British Exploring Society – The journey so far

British Exploring Society

Patra is proud to be a sponsor of the Himalayan expedition – providing pure silk thermals and bamboo-cotton baselayers for team leaders and a bursary to one young explorer, Rebecca Hopkins.

During August, the British Exploring Society’s 3-week and 5-week mission to the Indian Himalayas was underway. The trek is a popular one for the BES – this being the third consecutive year that it has taken place. After getting ready for the mission back in March and April, leaders and team members were ready to tackle any adversities during this physically and mentally demanding trek.

The British Exploring Society is a personal development charity based in the Royal Geographical Society building in Kensington, London. It gives young people an opportunity to unlock their potential through ambitious and adventurous expeditions. By testing and exceeding their limits, young people are encouraged to collaborate – learning more about themselves and the world in general. The opportunity to participate in a trek such as this one can be a fascinating study of people, cultures and scientific observation.

When approached by the charity for support, Patra was happy to help. We have donated silk thermal baselayers for trek leaders, and have been following their progress in preparation for this adventure of a lifetime.

The expedition to the Indian Himalayas

 A panoramic vista of Leh

A panoramic vista of Leh

After arriving in Delhi, the members of the expedition travelled north to Leh, the capital of the Ladakh region, where the mission officially started. From there, the young adventurers and the team leaders have trekked through the mountain range of the region and have also done rock climbing. Teams have visited Hemis National Park – one of the biggest Indian national parks and a wealth of biodiversity.

With training in ice climbing, the young explorers were also able to traverse glaciers – an amazing opportunity as the glaciers found in the area of Indian Himalayas are some of the biggest outside the Poles. At above 5,000m altitude, the members of the expedition had to quickly relocate their basecamp after encountering yaks and even a bear!

BES

It wasn’t all about connecting with the environment though; the expedition afforded trekkers the opportunity to experience the hospitality of the Ladakhis, and even attend a local wedding. This is significant from a cultural perspective, as they immersed themselves in the reality of the people living in the area, who are often isolated due to the altitude and the remoteness of their villages.

The effectiveness of Patra baselayers during the expedition

As expected, cold and heavy rain was following the teams as they were ascending the mountains. The weather was not the only problem that the explorers encountered though. High altitude, especially over 5,000 metres, causes health problems closely related to blood pressure and respiration. In these circumstances, our Patra baselayers are necessary.

The pure silk thermals expel moisture, so they feel comfortable to the skin and dry quickly. They are not bulky, so they are great for layering in cold temperatures. Silk thermals, unlike synthetics, allow the skin to breathe and regulate the body’s temperature, keeping you warm as the temperature falls.

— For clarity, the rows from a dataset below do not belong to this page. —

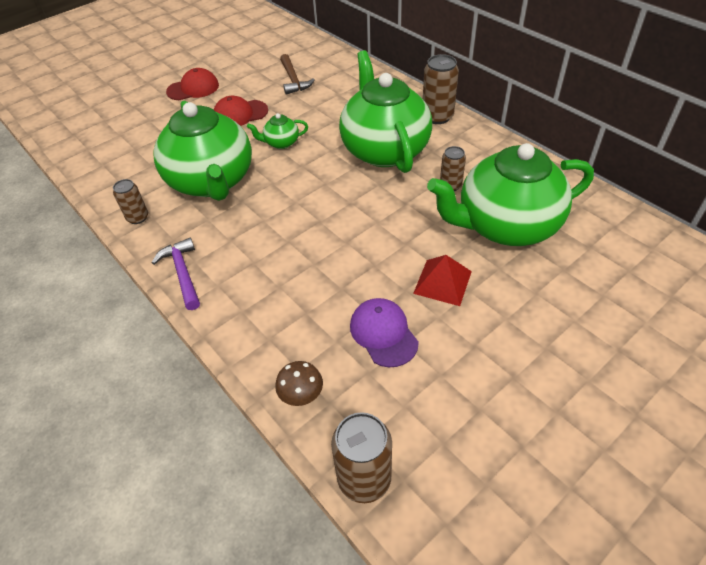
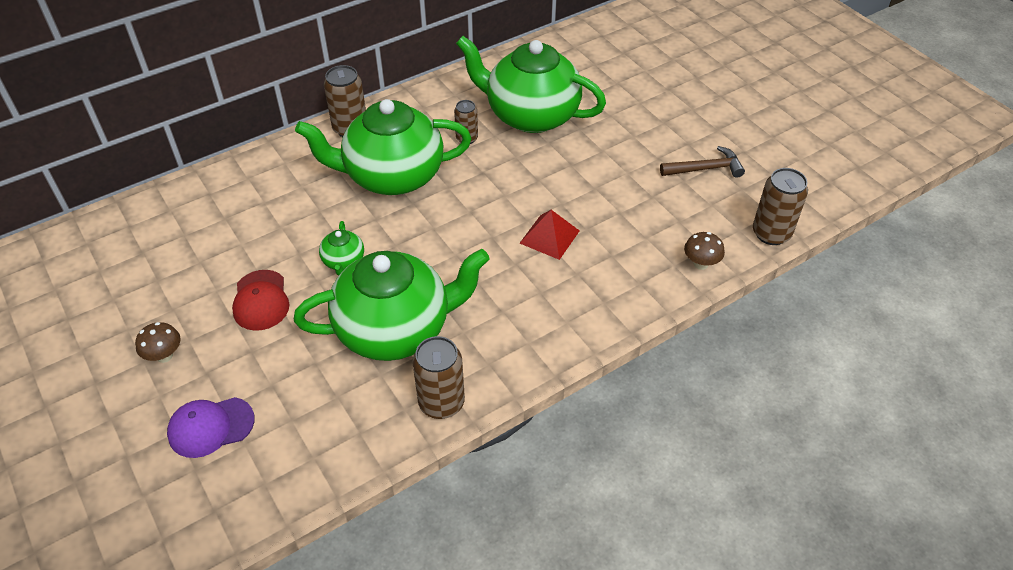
camera: 85 degrees left, 0 degrees up
(137, 218) = (441, 403): brown can -> brown can, size x1.62
(183, 273) = (545, 352): purple hammer -> none
(193, 88) = (164, 356): red cap -> brown mushroom
(293, 80) = (206, 242): brown hammer -> brown hammer (705, 169)
(383, 333) = (641, 207): purple cap -> purple cap (210, 427)
(442, 282) = (590, 164): red pyramid -> red pyramid (549, 237)
(505, 226) = (530, 115): green teapot -> green teapot turned 120 degrees clockwise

The other type of thermals that were trialled is the new blend of bamboo-cotton. This blend, while sharing properties of the pure silk range, is also antibacterial. When you are travelling for days without access to a washing machine, baselayers that stay fresh for longer can be extremely beneficial. Both bamboo and cotton are natural fabrics. They keep the wearer warm and are skin kind, due to their hypoallergenic properties.

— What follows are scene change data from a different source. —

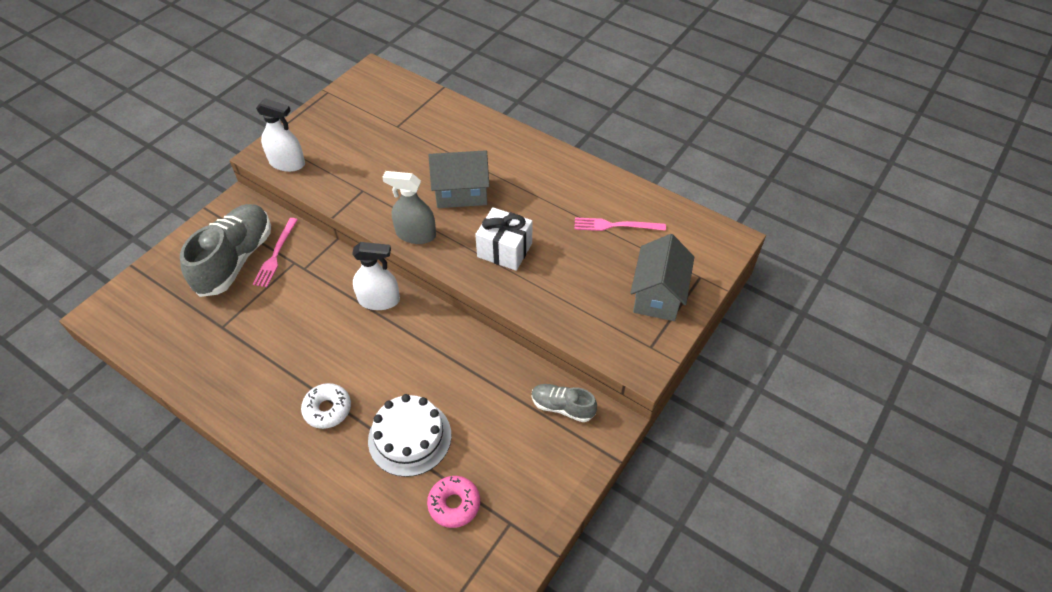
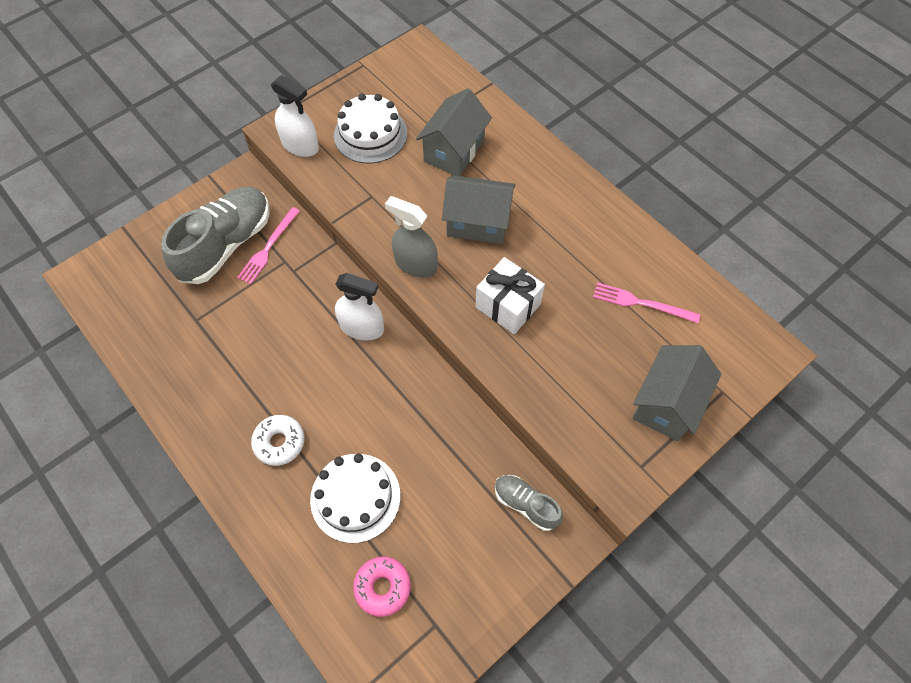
camera: 15 degrees right, 10 degrees up
(348, 143) = (370, 134): none -> white cake
(425, 143) = (454, 151): none -> grey house

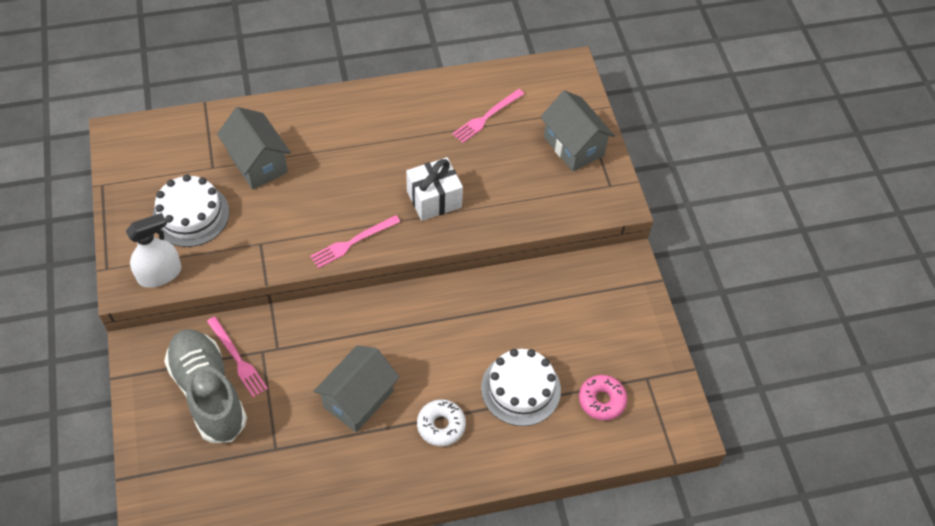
camera: 65 degrees left, 5 degrees down
(362, 327) = (371, 319): white spray bottle -> none
(415, 264) = (353, 242): grey spray bottle -> pink fork
(478, 223) = (343, 181): grey house -> grey house (358, 399)
(526, 504) = (589, 278): grey shoe -> none

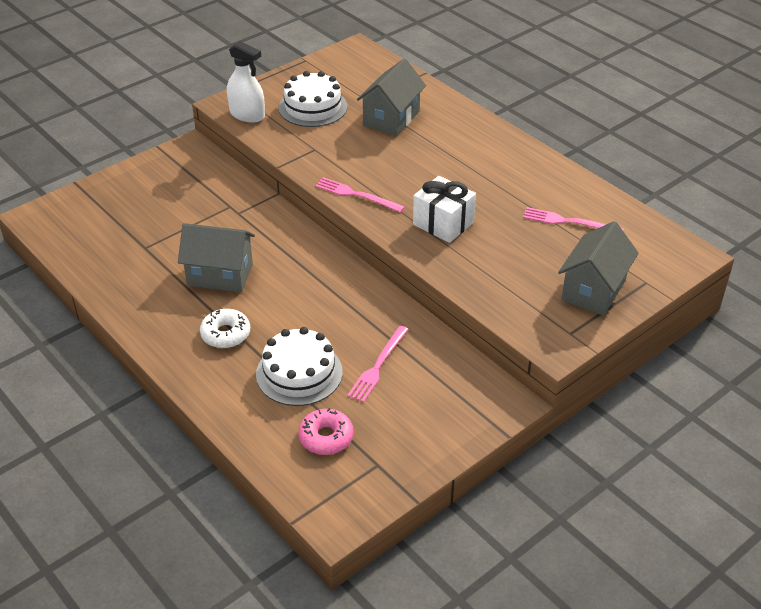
camera: 65 degrees right, 15 degrees down
(208, 393) = (173, 194): grey shoe -> none
(237, 359) = (214, 196): pink fork -> pink fork (378, 366)

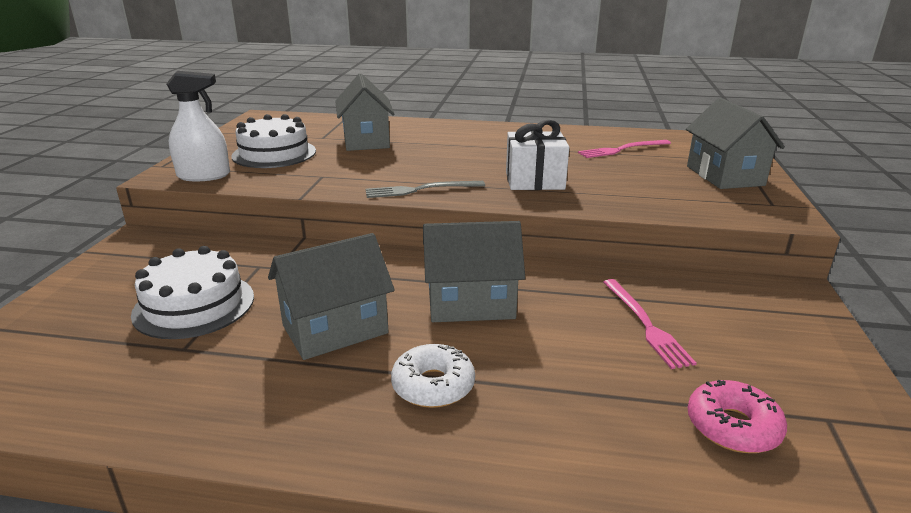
camera: 40 degrees left, 15 degrees down
(299, 373) = (585, 377): white cake -> white cake (194, 305)
(306, 297) = (471, 303): none -> grey house
(356, 195) = (420, 190): pink fork -> grey fork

Both the pure silk and the bamboo-cotton range are great layering pieces – they feel comfortable and are lightweight. Their natural fibres do not cause textile allergies to people with sensitive skin so often associated with synthetic materials.

Thermals and BursaryBaselayers and bursary

Patra endorsed the Himalayan expedition by providing sets of baselayers for all the leaders and a bursary to one young explorer, Rebecca Hopkins. Commenting on the bursary she said “An experience such as this does not come around very often, and having the opportunity myself to do something as amazing as this means a lot. I know I will definitely be using this experience as a motivator for both myself when times get tough, as for others to inspire them to do more.”

The reception of our baselayers and the bursary was glowing and we look forward to hearing all about their experiences and Rebecca’s stories of her adventure. Without a doubt, it will be fascinating, so keep your eyes peeled!